Monday, March 25, 2013

Another "Special Little Man" Moment

Last week, during spring break, I let Gabe get a pack of bubble gum flavored Trident. He's been kind of obsessed with gum for the last month or two, and he's been able to eat it responsibly so far, so I let him get the pack. Over the course of the week, he ate it all, but, for some reason, couldn't bring himself to throw out the pink box it came in. He had put it on my desk (where everyone puts everything they don't know what to do with, for some reason) this morning before he left for school. Before we left for work, Norah noticed it, saw that it was empty, and asked if she could throw it out. I said, sure, it was trash, go for it.

This afternoon, after school, I was sorting through some laundry and then decided it was probably time for me to take a shower, since I hadn't yet today. I walk into the bathroom and see Gabe running through my office. I can tell by how fast that he's moving that he's nearly emergency stage for peeing--this past few months he's had a few problems with waiting until he pretty much pees himself because he refuses to tear himself away from whatever it is that he's doing (this afternoon, it was lying down in the "cramper" Libby made for them yesterday. Actually, let me sidetrack my main story for a bit with some pictures of these crampers).

Most people, including us, call these "hammocks." Gabe decided they were "crampers." And he kept insisting even after we corrected him a couple times. So that's what they are now. If the kid's going to be insistent on a name change, who are we to judge? "Cramper" is probably a more accurate description of what these things actually do and are to anyone who isn't under the age of ten.

This was Libby's project for yesterday. It took us to Wal-Mart (where we also bought the first rice cooker we've owned in over a decade, because we're tired of soggy rice, and I broke down and bought a Magic Bullet so I could finally chop my "stinking, nasty garlic"--go to about the :58 mark to see Hazel's classic line at this . . . morning after gathering) for the fabric.

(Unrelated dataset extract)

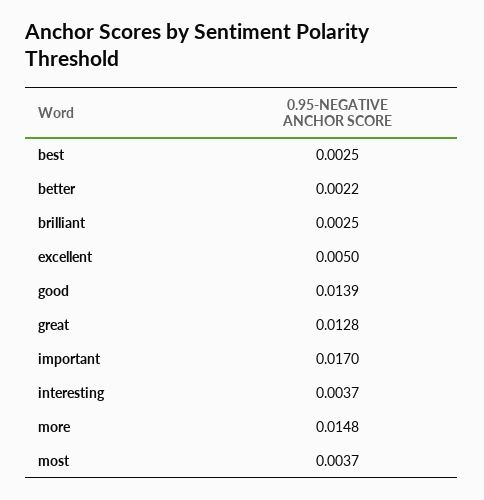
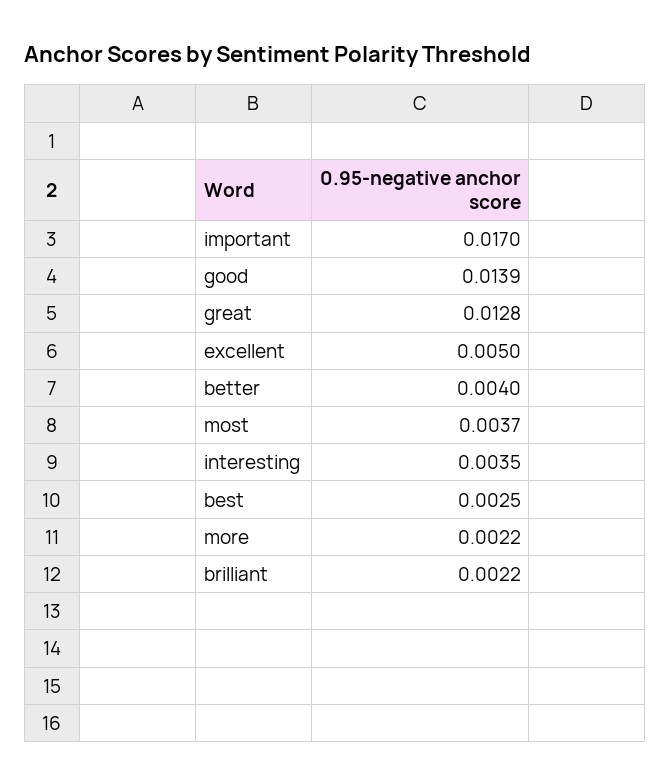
better: 0.0022 -> 0.004
brilliant: 0.0025 -> 0.0022
interesting: 0.0037 -> 0.0035
more: 0.0148 -> 0.0022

The kids have loved them.

These legos being here ended in tears this morning, when Norah tried to get in from the other side of her cramper and fell into the lego bin. She's not quite mastered getting into and out of the thing yet.

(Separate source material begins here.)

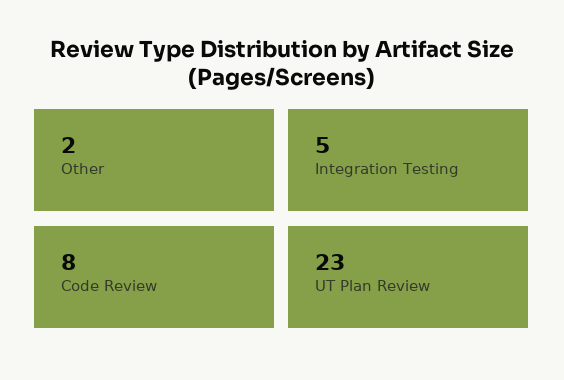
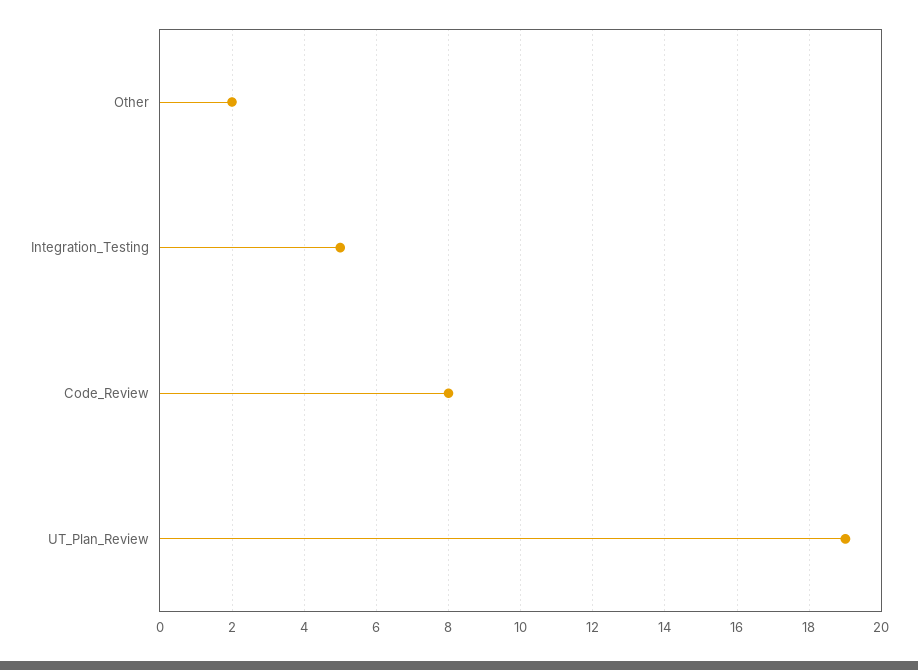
UT Plan Review: 23 -> 19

Norah pretending to sleep. 
Anyway. I was standing in the bathroom, getting ready to get in the shower, and Gabe runs through the office. On the way to the bathroom, he notices the pink Trident box in the trash can and stops. He bends over and examines the box. While he is doing so, he starts to pull down his pants.

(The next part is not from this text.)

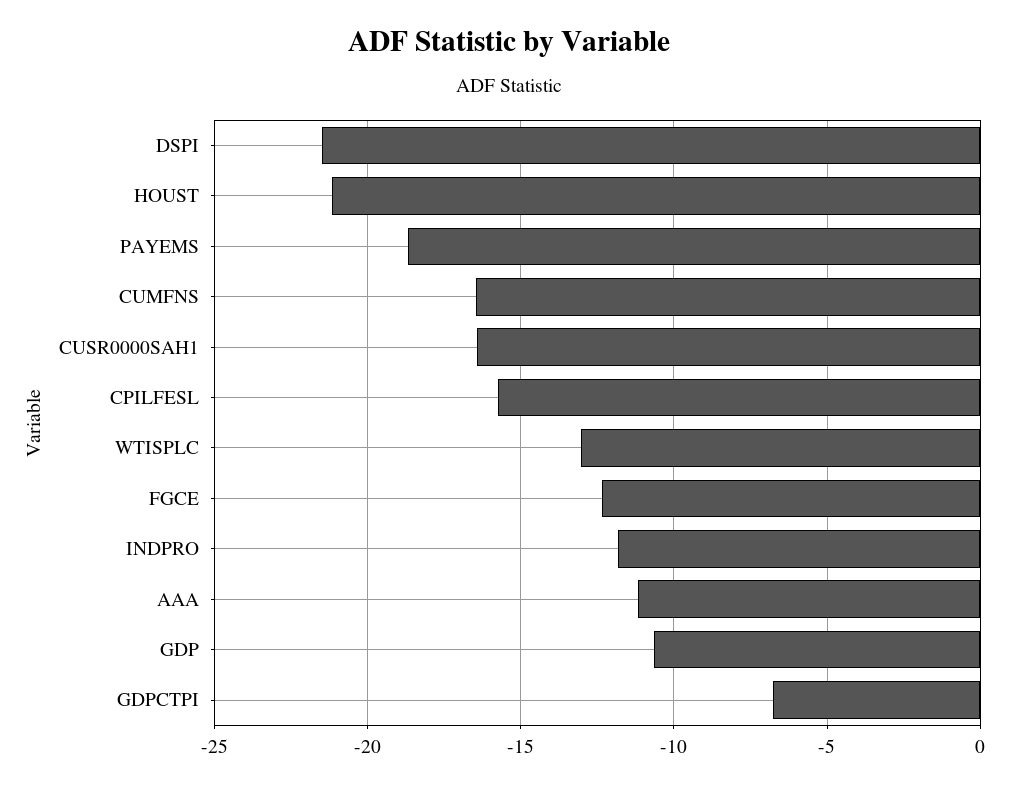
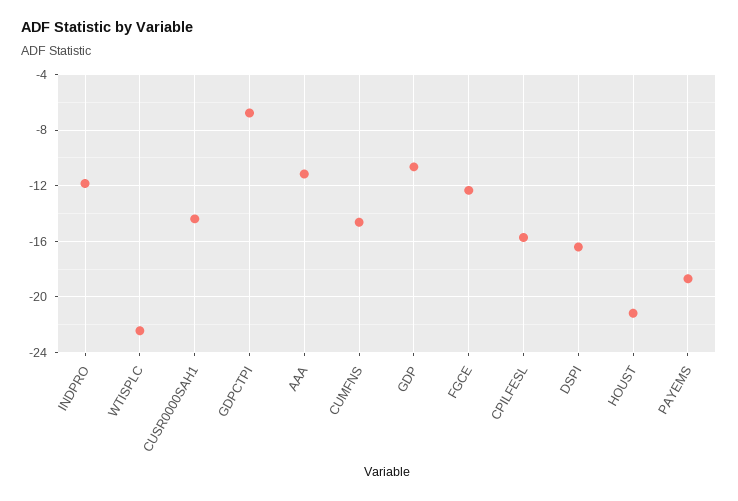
DSPI: -21.5 -> -16.5
CUMFNS: -16.5 -> -14.5
CUSR0000SAH1: -16.5 -> -14.5
WTISPLC: -13 -> -22.5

Now, this is weird. But it's not unusual. Often, as soon as the thought of going to the bathroom enters Gabe's mind, he drops trow, then and there. We can't figure out WHY he does that, and we can't convince him not to. We point it out to him, and ask him why he's doing it, and he always gets a little embarrassed and pulls his pants up and goes to the bathroom. But that doesn't keep him from doing it again the next time (not every time, mind you, just once in awhile). So no alarm bells went off when he did it this time. I just figured he wasn't paying attention again and was pulling down his pants prematurely. Just as I was getting ready to remind him that he hadn't gone into the bathroom yet and didn't need to pull his pants down yet, he did something entirely unexpected.

He started to pee in the trash can. Now, this trash can isn't really a "can" as such. It is made of wire. It does a pretty half-assed job of containing small pieces of trash. So, obviously, it's not going to keep pee inside it. In other words, he wasn't really peeing IN the trash can so much as peeing THROUGH the trash can and all over what was behind it.  Which, in this case, just so happened to be a 16x20 wedding photo that, for some reason, Libby had rolled up and put in a basket there beside my desk--and behind the trash can. It was soaking wet when he was finished.

Obviously I didn't just stand there not saying anything and watching dumbfounded while he did it. I immediately started with stuff along the lines of "what are you doing?" Possibly with minor cursing. He looked at me, genuinely confused with what I was making a big deal about. I don't even think he was immediately aware of what he was doing. Then he looked down and realized what was going on. After a few seconds, he stopped (which I'm glad for, it's not easy to stop peeing mid-stream, especially when you've not even mastered bathroom using enough to not pee in trash cans). And went to the toilet and finished.

He was pretty embarrassed and apologetic. And, honestly, after the initial shock of witnessing him peeing in the can (and then of cleaning off the wedding picture and rolling it out on the table in the hopes that it would dry), I was too busy laughing for either of us to get too broken up about it. Then, obviously, after dinner, I came in here to type this out because these kinds of stories are too few and far between these days.